"Nos cibles sont les zones urbaines surchauffées", explique Julien Cardin, 49 ans, enseignant à l'Ecole nationale supérieure d'ingénieurs (ENSI) de Caen et ingénieur à l'université Caen Normandie.
"Les climatiseurs réchauffent moins l'atmosphère localement (en créant des îlots de chaleur autour du bâtiment, ndlr) que globalement par l'émission de CO2", souligne-t-il.
La structure en question, appelée "surface radiative réfrigérante" (SRR) et placée sur un toit, réfléchit les rayons visibles du soleil pour ne pas chauffer la construction et évacue la chaleur interne par rayonnement infrarouge vers l'espace sans réchauffer l'atmosphère.

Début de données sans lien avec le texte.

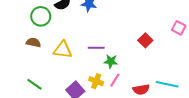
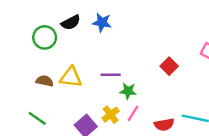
brown semicircle: (33, 42) -> (45, 81), moved
yellow cross: (96, 81) -> (111, 115), turned 32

Pour une meilleure efficacité, le dispositif peut être relié à un échangeur thermique alimenté en fluide réfrigérant, de l'eau par exemple, par une pompe, nettement moins énergivore que les systèmes actuels.
"De très bonnes idées", salue Céline Laruelle, ingénieur au service bâtiment de l'Ademe jointe par l'AFP.
Pour l'heure, "la climatisation a un impact encore assez limité" sur le changement climatique, selon elle. "La France a encore un taux d'équipement raisonnable, mais sans changement des comportements, sans rénovation du bâti, ça peut devenir très impactant d'ici à 2050".
Selon le rapport "La climatisation de confort dans les bâtiments résidentiels et tertiaires en 2020" supervisé par l'Ademe, les climatiseurs ont consommé 15,5 TWh (3% de la production) et émis 4,6 millions de tonnes d'équivalent CO2 cette année-là en France, principalement dus aux gaz frigorigènes.
La SRR est elle constituée de disques de quelques centimètres de silice et d'oxyde d'un métal appelé niobium, fabriqués par une machine de la firme turinoise (Italie) Elettrorava.
Jusqu'à "30 degrés" en moins
C'est l'une des forces du projet: "l'université de Stanford aux Etats-Unis développe le même projet (appelé "Skycool", ndlr) mais avec des matériaux critiques ou peu durables, nous avons fait le choix inverse, durabilité et approvisionnement non problématique pour l'environnement et les droits humains", explique M. Cardin.
"Nous visions 10 degrés, mais la performance théorique de diminution de la température à l'intérieur d'un bâtiment est de 30 degrés, soit 110 watts par m2" jubile l'ingénieur, "pour 33m2 de SRR sur un toit, nous égalons avec 100 watts les performances d'une pompe à chaleur qui en consomme 1.500".
L'intelligence artificielle lui a donné un sérieux coup de main.
"J'ai écrit des algorithmes évolutionnaires pour modéliser nos expériences" avec une réussite spectaculaire: "en trois heures l'algorithme a trouvé un design qui fonctionnait alors que nous avions essayé pendant deux ans sans succès", explique le chercheur.
Efficace aujourd'hui à l'état de prototype, le projet intéresse des industriels, avec une version hiver dans les cartons: "on sait faire du froid quand il fait chaud, il nous reste à garder le chaud quand il fait froid", dit l'enseignant.
Pour financer la recherche de cette version hiver, il faudra de l'argent: soutenu par le CNRS via son programme Peps énergie, par le laboratoire d'excellence normand LabEx EMC 3 financé par l'Etat ainsi que par la région Normandie, M. Cardin est en négociations pour financer cette thèse, voire d'autres applications.
"Cette technologie peut être utilisée pour le camouflage thermique, pour durabiliser les panneaux solaires, des réfrigérateurs hors réseau, des vêtements régulant la température..." avance le scientifique.